■ Recorded information ■
++++++
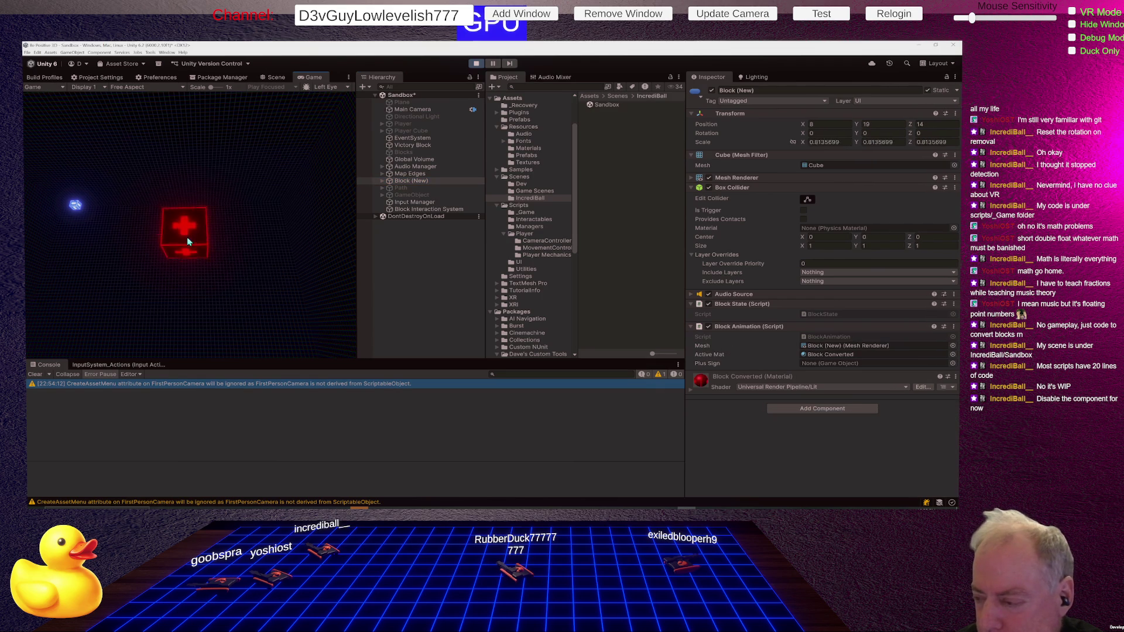
{"action": "left_click", "coordinate": [188, 242]}
{"action": "left_click", "coordinate": [188, 241]}
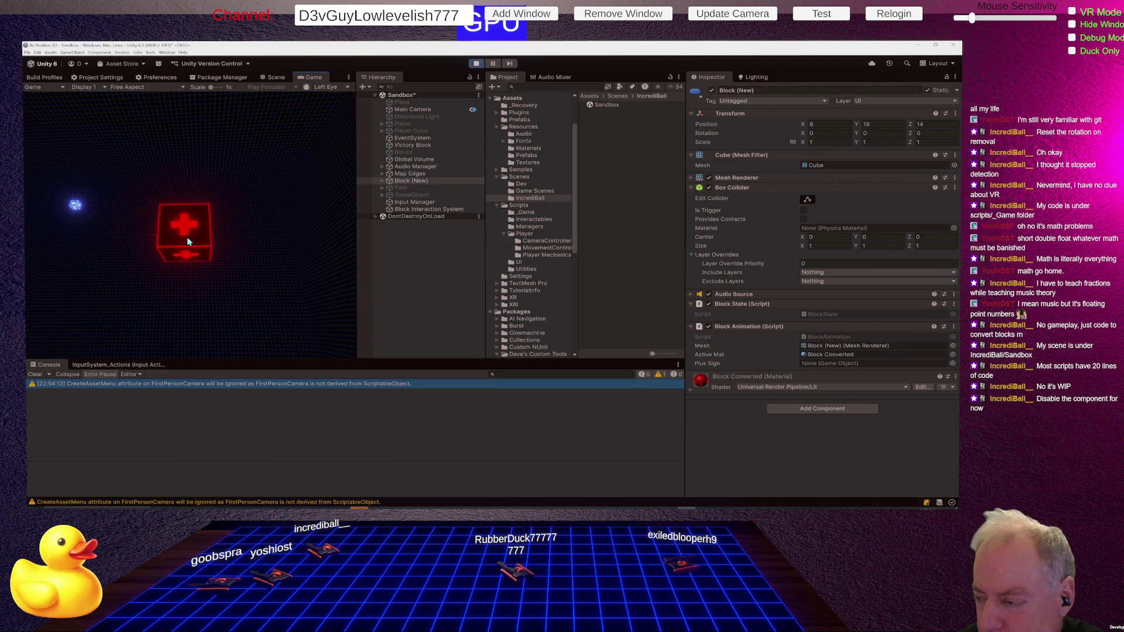
{"action": "left_click", "coordinate": [187, 242]}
++++++
Copy the listing exactly, omitting pictures.

{"action": "left_click", "coordinate": [188, 242]}
{"action": "left_click", "coordinate": [188, 241]}
{"action": "left_click", "coordinate": [187, 242]}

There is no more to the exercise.